Je pense qu'une autocritique pourra illustrer ma réflexion. J'étais à peine sorti de l'adolescence que je me proposai d'enseigner à un garçon moins âgé. Je l'asseyais à mes côtés et lui racontais des histoires censées nourrir ses sentiments arméniens. Et ces histoires, dont je garde encore en mémoire certaines d'entre elles et d'autres que me rappelle ce garçon aujourd'hui devenu adulte, étaient des fictions qui s'efforçaient plus de dénigrer les Turcs que d'exalter les Arméniens. C'était la forme que j'avais choisie pour métaboliser la souffrance et la colère, c'était le résidu psychologique du génocide, dont j'avais hérité et que je transmettais à la génération suivante. Aujourd'hui, je reconnais mon erreur et je regrette d'avoir plus appris à ce garçon à haïr plutôt qu'aimer.

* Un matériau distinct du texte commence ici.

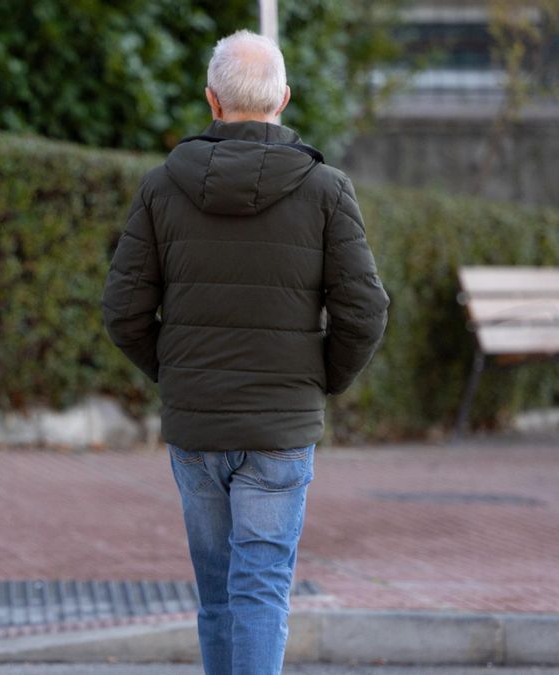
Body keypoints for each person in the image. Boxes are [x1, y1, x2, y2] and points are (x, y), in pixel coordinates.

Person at [102, 30, 389, 675]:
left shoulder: (161, 188)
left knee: (216, 597)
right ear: (284, 99)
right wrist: (318, 381)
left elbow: (123, 312)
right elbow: (365, 311)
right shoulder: (327, 190)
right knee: (260, 591)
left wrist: (174, 372)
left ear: (212, 100)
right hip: (280, 427)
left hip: (197, 420)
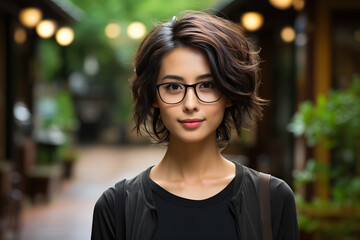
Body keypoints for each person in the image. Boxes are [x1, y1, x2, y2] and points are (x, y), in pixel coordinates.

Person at [91, 11, 299, 240]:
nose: (190, 104)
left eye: (207, 85)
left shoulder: (271, 199)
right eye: (173, 87)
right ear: (153, 96)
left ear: (229, 93)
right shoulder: (117, 207)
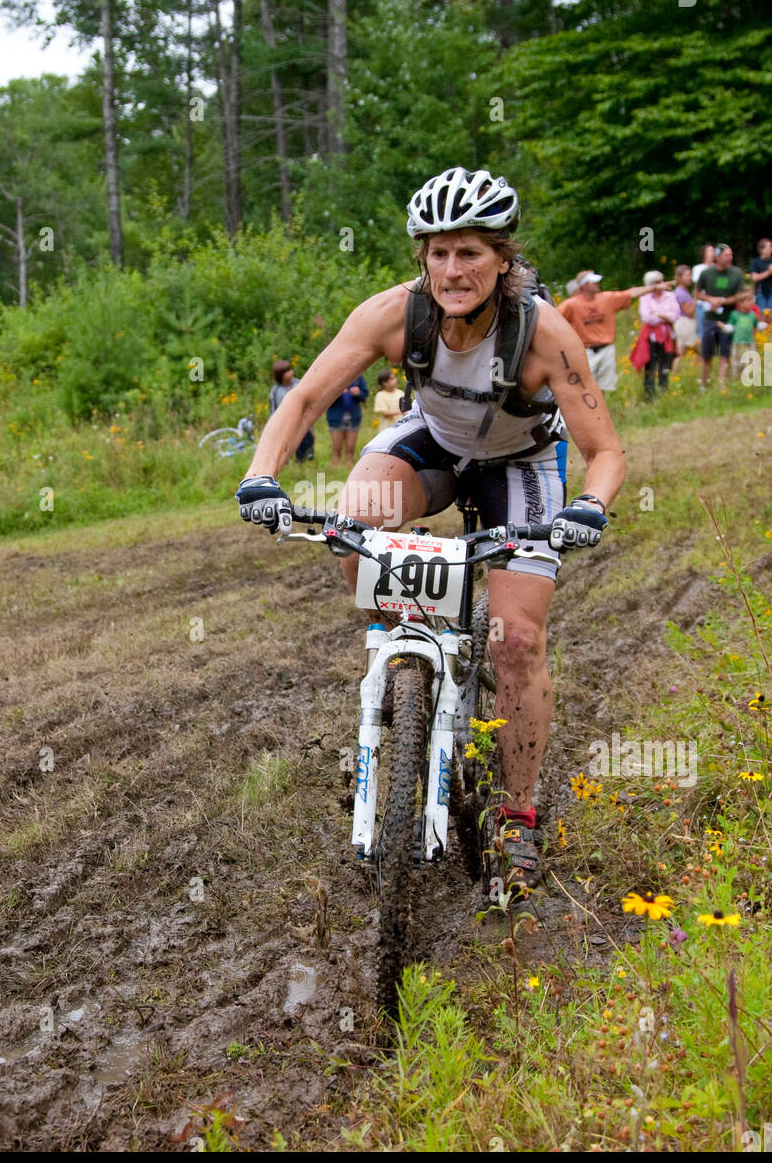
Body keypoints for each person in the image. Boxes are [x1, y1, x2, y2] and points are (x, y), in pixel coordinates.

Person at [235, 166, 626, 896]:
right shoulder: (393, 312)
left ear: (503, 257)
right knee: (354, 518)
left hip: (521, 461)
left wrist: (591, 506)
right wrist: (261, 475)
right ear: (421, 254)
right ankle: (400, 678)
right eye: (439, 252)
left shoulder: (544, 332)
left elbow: (606, 451)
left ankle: (518, 818)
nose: (453, 270)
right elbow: (307, 398)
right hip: (437, 444)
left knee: (518, 639)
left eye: (471, 252)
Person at [557, 269, 671, 393]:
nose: (598, 283)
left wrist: (654, 287)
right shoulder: (571, 305)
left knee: (603, 388)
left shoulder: (607, 298)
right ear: (584, 285)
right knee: (584, 387)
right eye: (593, 282)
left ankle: (599, 411)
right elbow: (553, 318)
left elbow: (631, 293)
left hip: (607, 349)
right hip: (586, 351)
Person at [695, 245, 744, 391]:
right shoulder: (707, 273)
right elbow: (697, 293)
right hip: (710, 319)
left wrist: (723, 301)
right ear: (718, 257)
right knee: (707, 356)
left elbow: (741, 295)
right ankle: (703, 385)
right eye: (726, 255)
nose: (730, 258)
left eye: (731, 255)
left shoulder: (736, 273)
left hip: (728, 319)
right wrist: (710, 299)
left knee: (725, 354)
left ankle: (721, 386)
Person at [634, 271, 677, 398]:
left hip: (667, 336)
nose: (662, 284)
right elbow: (647, 318)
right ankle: (650, 394)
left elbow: (674, 316)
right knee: (650, 365)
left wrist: (657, 314)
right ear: (650, 285)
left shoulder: (670, 296)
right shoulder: (645, 298)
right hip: (651, 337)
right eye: (658, 282)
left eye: (662, 281)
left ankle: (664, 391)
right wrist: (665, 316)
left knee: (665, 365)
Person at [269, 360, 314, 463]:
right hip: (285, 424)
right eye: (286, 371)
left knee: (305, 446)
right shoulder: (275, 391)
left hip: (302, 422)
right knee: (287, 447)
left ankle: (303, 463)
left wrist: (311, 426)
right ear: (280, 375)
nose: (290, 372)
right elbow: (273, 410)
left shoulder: (300, 384)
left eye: (290, 369)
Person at [325, 375, 368, 466]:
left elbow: (365, 394)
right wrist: (337, 393)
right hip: (335, 417)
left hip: (354, 417)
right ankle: (335, 467)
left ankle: (348, 468)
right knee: (337, 449)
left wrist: (358, 393)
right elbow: (324, 397)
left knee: (350, 449)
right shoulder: (331, 377)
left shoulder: (358, 376)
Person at [729, 288, 763, 380]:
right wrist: (723, 327)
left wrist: (754, 335)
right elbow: (730, 327)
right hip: (737, 342)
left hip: (750, 341)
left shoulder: (752, 314)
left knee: (750, 360)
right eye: (748, 301)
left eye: (751, 300)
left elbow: (756, 325)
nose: (751, 302)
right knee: (736, 360)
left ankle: (748, 378)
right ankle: (735, 378)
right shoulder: (734, 314)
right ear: (740, 304)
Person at [671, 264, 698, 373]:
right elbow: (689, 312)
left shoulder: (682, 291)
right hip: (685, 323)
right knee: (699, 350)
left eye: (690, 275)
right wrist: (696, 300)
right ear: (680, 278)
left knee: (682, 351)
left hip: (682, 323)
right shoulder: (681, 293)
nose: (690, 278)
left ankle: (679, 372)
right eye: (687, 275)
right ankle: (690, 372)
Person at [749, 238, 772, 316]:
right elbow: (754, 278)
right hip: (760, 293)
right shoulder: (755, 262)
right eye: (768, 246)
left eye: (771, 246)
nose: (771, 249)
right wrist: (769, 272)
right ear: (761, 249)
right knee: (761, 317)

Aimer l'arménien, aimer la langue et la culture que nos anciens rapportèrent dans leur mémoire nomade et revendiquer les droits des Arméniens est salutaire pour construire cette identité métissée que l'histoire a voulu nous donner; haïr et dénigrer, en échange, est non seulement nuisible pour parcourir l'existence, mais paralyse l'activité politique, retarde les accords qui aujourd'hui même concernent l'Arménie pour qu'elle soit une république viable, et paralyse aussi l'effort visant à la reconnaissance du crime de génocide de la part de la communauté internationale et de l'Etat turc.

Ma confession

Ces choses émanent de ma raison et de ce que l'histoire m'a enseigné, émanent d'idées qui se doivent d'être réalistes. Ces choses n'habitent ni mon cœur, ni mon âme. Mon cœur est peuplé d'autres êtres, bien plus semblables aux séraphins et aux démons, se livrant un combat sans fin. J'avoue donc que ma raison a dû vaincre mes sentiments pour énoncer de telles choses, peser et choisir entre l'apaisement que recherche mon esprit et l'équilibre qui s'accorde à l'intérêt national. Voilà pourquoi je puis comprendre ceux qui réagissent autrement sur ce même thème.

Il convient néanmoins de comprendre que les questions politiques, surtout lorsqu'elles doivent être réglées dans un contexte international, doivent être examinées sans passion et avec un sens de la réalité dont les humains sont parfois dépourvus.